Q: Can I make this as cupcakes?
A: Absolutely! This lemon cake recipe makes about 24 cupcakes. Bake at 350°F for 18-22 minutes, checking for doneness with a toothpick.

Q: How do I know when the cake is done?
A: The cake is ready when it springs back lightly when touched, pulls slightly from pan sides, and a toothpick inserted in the center comes out with just a few moist crumbs.

Q: Can I freeze this lemon cake?
A: Yes! Wrap the cooled, unfrosted cake tightly in plastic wrap, then aluminum foil. Freeze for up to 3 months. Thaw overnight in the refrigerator before serving.

Storage Instructions

Room Temperature: Store covered cake at room temperature for up to 3 days. The cake stays moist and flavorful without refrigeration.
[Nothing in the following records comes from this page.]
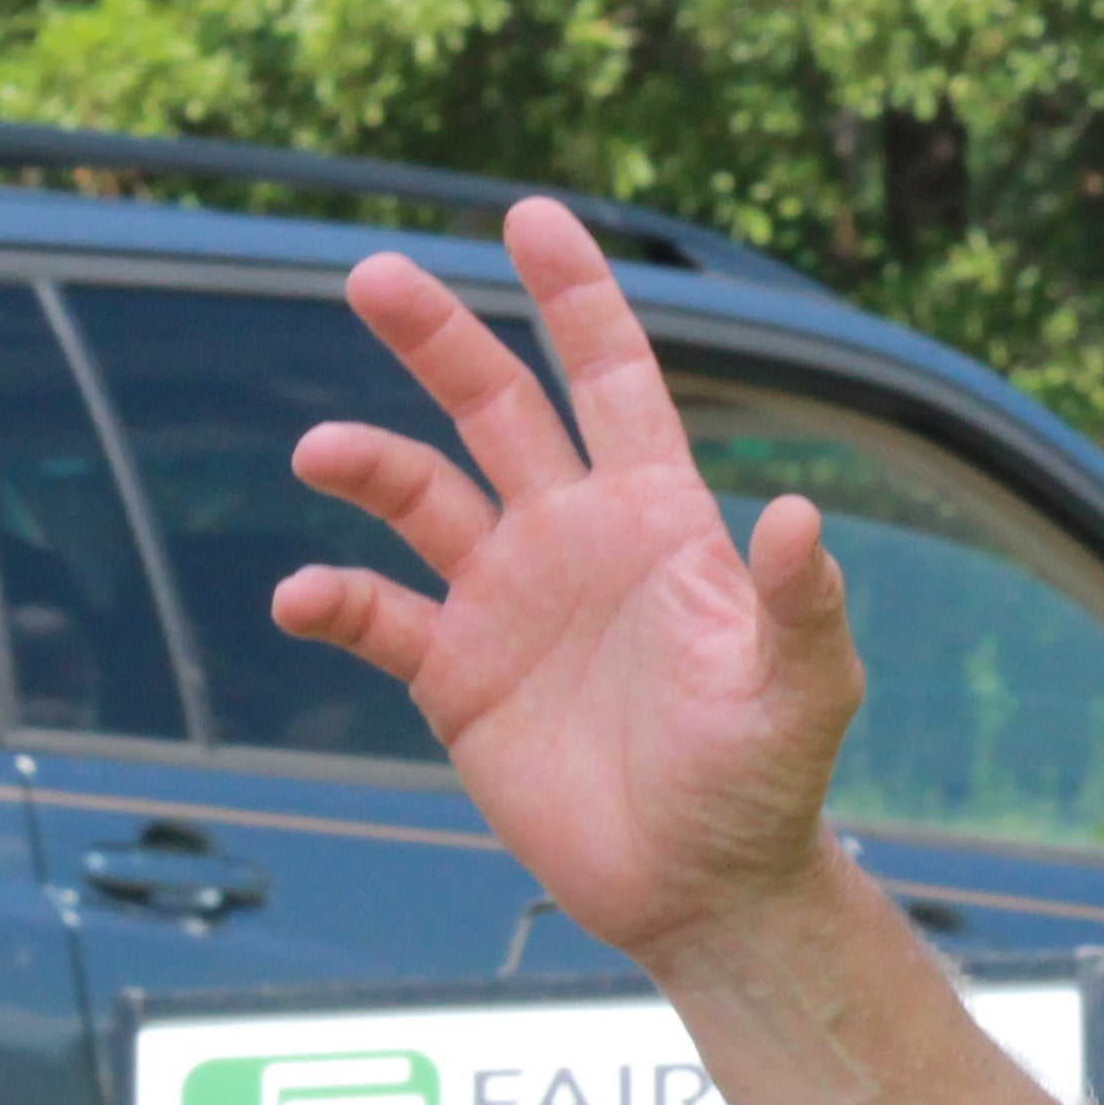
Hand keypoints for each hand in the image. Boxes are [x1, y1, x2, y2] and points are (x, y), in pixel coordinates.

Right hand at [272, 200, 865, 965]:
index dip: (576, 297)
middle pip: (494, 407)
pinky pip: (377, 616)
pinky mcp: (456, 676)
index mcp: (656, 515)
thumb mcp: (801, 689)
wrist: (701, 889)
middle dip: (437, 339)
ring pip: (420, 496)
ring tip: (322, 452)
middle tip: (375, 274)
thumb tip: (796, 513)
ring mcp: (506, 601)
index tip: (530, 215)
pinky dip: (333, 598)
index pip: (611, 378)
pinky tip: (302, 595)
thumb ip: (798, 601)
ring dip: (368, 465)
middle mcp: (571, 537)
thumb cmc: (765, 781)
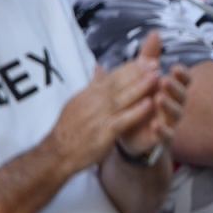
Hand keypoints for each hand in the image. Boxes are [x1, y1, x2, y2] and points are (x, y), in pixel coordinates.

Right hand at [46, 47, 161, 175]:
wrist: (57, 153)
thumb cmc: (70, 129)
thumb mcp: (77, 102)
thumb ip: (92, 86)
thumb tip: (99, 67)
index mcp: (87, 94)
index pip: (110, 76)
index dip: (129, 68)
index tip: (145, 60)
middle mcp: (92, 102)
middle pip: (117, 83)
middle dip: (137, 72)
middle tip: (155, 63)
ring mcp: (97, 118)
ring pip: (121, 99)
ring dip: (139, 87)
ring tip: (155, 77)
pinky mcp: (102, 134)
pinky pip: (122, 120)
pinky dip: (135, 112)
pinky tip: (149, 105)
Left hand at [117, 32, 191, 154]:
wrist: (125, 129)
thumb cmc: (138, 98)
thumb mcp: (140, 75)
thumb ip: (148, 56)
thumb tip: (154, 32)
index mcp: (170, 87)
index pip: (183, 79)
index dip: (182, 74)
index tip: (175, 67)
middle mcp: (174, 103)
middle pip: (181, 94)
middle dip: (175, 87)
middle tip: (165, 80)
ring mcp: (169, 120)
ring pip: (176, 113)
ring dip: (169, 106)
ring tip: (159, 99)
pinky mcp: (161, 137)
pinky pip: (166, 135)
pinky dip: (162, 130)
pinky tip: (155, 125)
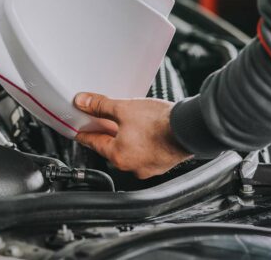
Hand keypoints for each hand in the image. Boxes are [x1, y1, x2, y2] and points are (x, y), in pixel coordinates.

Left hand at [74, 93, 192, 178]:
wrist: (192, 128)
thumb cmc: (161, 123)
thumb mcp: (124, 108)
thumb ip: (100, 105)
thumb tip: (83, 102)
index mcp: (118, 156)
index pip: (93, 142)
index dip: (84, 133)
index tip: (78, 131)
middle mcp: (132, 166)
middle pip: (111, 147)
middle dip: (106, 133)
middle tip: (100, 121)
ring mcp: (148, 167)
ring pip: (129, 150)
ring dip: (124, 137)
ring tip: (126, 122)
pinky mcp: (162, 163)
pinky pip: (144, 153)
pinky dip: (140, 142)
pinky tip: (144, 131)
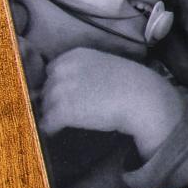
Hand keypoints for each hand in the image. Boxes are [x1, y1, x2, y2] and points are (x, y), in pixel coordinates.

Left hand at [37, 48, 185, 156]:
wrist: (142, 98)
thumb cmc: (132, 83)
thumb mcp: (105, 65)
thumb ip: (86, 71)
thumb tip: (75, 87)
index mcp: (74, 56)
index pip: (52, 70)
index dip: (58, 84)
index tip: (67, 94)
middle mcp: (63, 70)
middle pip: (46, 88)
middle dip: (54, 99)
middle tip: (68, 110)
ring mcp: (60, 90)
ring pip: (45, 106)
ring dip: (53, 115)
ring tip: (63, 123)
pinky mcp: (63, 111)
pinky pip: (48, 122)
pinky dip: (52, 128)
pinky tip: (59, 131)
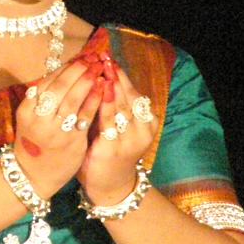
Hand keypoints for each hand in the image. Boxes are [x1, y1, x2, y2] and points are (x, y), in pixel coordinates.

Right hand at [14, 58, 104, 198]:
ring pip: (72, 99)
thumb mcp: (32, 117)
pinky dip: (94, 100)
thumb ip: (45, 98)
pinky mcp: (71, 140)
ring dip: (87, 81)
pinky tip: (103, 89)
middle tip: (92, 59)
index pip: (48, 81)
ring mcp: (54, 130)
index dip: (66, 67)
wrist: (33, 174)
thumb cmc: (36, 141)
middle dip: (78, 70)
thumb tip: (65, 70)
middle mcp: (38, 118)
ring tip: (99, 69)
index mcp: (27, 108)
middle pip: (60, 87)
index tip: (81, 56)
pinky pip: (84, 116)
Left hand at [77, 55, 156, 205]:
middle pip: (129, 97)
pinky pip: (108, 122)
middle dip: (115, 76)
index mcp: (148, 123)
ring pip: (121, 107)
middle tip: (102, 58)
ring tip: (100, 69)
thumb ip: (112, 105)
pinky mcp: (114, 149)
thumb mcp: (116, 126)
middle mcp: (143, 131)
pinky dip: (103, 105)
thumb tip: (100, 74)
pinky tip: (96, 92)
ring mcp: (130, 140)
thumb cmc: (110, 150)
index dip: (122, 76)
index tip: (109, 58)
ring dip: (110, 86)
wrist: (109, 185)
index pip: (135, 93)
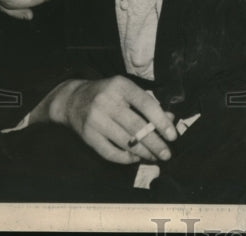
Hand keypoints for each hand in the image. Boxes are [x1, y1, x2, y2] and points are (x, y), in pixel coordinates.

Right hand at [45, 76, 177, 164]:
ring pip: (125, 141)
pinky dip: (125, 158)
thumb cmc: (107, 94)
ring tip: (155, 157)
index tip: (173, 136)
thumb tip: (170, 119)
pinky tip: (135, 158)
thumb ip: (148, 103)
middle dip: (155, 143)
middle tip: (167, 154)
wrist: (72, 99)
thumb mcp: (127, 91)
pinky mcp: (87, 135)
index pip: (146, 104)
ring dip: (143, 153)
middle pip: (136, 126)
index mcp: (121, 86)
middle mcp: (107, 102)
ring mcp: (95, 119)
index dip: (161, 121)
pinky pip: (109, 152)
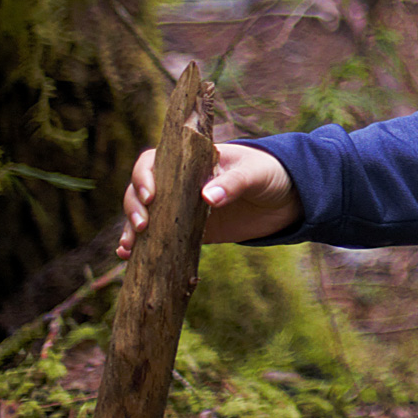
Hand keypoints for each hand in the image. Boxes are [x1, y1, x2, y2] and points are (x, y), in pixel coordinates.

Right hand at [117, 142, 300, 257]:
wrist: (290, 198)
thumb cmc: (272, 173)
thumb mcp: (256, 173)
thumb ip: (234, 183)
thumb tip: (207, 197)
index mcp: (193, 161)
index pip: (155, 162)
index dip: (145, 176)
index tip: (151, 195)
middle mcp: (181, 183)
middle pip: (142, 190)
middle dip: (134, 206)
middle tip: (143, 226)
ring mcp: (183, 207)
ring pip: (146, 215)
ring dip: (131, 229)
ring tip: (127, 248)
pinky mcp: (190, 231)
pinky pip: (160, 237)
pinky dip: (143, 246)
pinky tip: (129, 257)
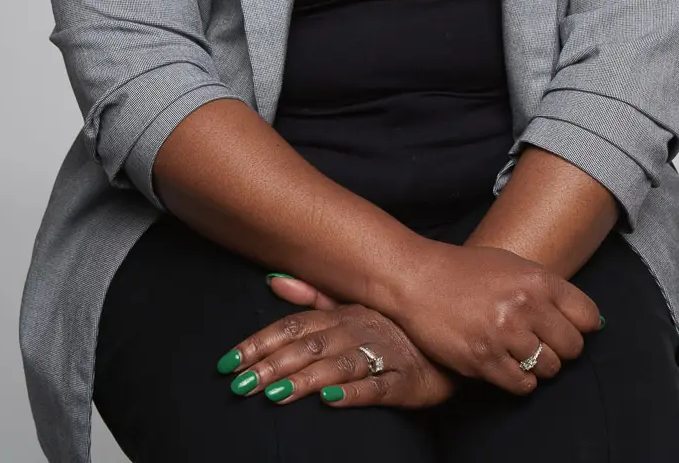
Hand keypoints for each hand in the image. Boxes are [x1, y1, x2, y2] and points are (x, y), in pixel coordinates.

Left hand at [217, 281, 457, 408]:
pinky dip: (352, 393)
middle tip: (239, 384)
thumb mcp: (352, 305)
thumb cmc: (394, 325)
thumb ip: (312, 294)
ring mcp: (382, 354)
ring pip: (337, 365)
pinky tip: (330, 399)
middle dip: (270, 366)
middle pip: (308, 347)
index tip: (227, 361)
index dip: (259, 343)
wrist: (450, 337)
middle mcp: (358, 329)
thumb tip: (272, 278)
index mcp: (342, 312)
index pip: (292, 327)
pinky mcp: (404, 382)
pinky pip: (376, 387)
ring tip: (274, 394)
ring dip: (304, 378)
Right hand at [383, 239, 602, 394]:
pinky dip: (518, 379)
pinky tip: (504, 362)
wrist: (417, 278)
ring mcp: (504, 335)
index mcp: (536, 279)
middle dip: (559, 347)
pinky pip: (522, 385)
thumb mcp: (511, 265)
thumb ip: (546, 288)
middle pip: (572, 347)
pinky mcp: (483, 360)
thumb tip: (586, 320)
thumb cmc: (464, 270)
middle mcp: (525, 306)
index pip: (588, 316)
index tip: (567, 327)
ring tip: (516, 349)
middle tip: (538, 340)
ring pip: (549, 369)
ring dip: (537, 364)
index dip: (580, 325)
Refrigerated: If your kitchen is very warm or if the cake has perishable frosting (like cream cheese), refrigerate for up to 1 week. Cover tightly to prevent drying out.

Freezing: Wrap unfrosted cake layers individually in plastic wrap, then aluminum foil. Freeze for up to 3 months. For frosted cake, freeze uncovered for 1 hour to set frosting, then wrap carefully.

Individual Slices: Wrap individual slices in plastic wrap for grab-and-go treats. They’ll stay fresh for 2-3 days at room temperature.

Conclusion

This lemon cake recipe delivers the perfect combination of simplicity and spectacular results. The tender, moist crumb and bright citrus flavor make it a standout dessert that works for any occasion. Whether you’re new to baking or an experienced baker looking for a reliable go-to recipe, this lemon cake will exceed your expectations.

The beauty of this recipe lies in its versatility and consistent results. You can dress it up with elaborate frosting for special celebrations or serve it simply dusted with powdered sugar for everyday enjoyment. The fresh lemon flavor brightens any meal and brings a touch of sunshine to your table year-round.

Save this lemon cake recipe in your favorites – once you try it, you’ll find yourself returning to it again and again. It’s the kind of recipe that becomes a family tradition, shared at gatherings and requested for birthdays. Most importantly, it’s a recipe that works every single time, giving you the confidence to bake with joy.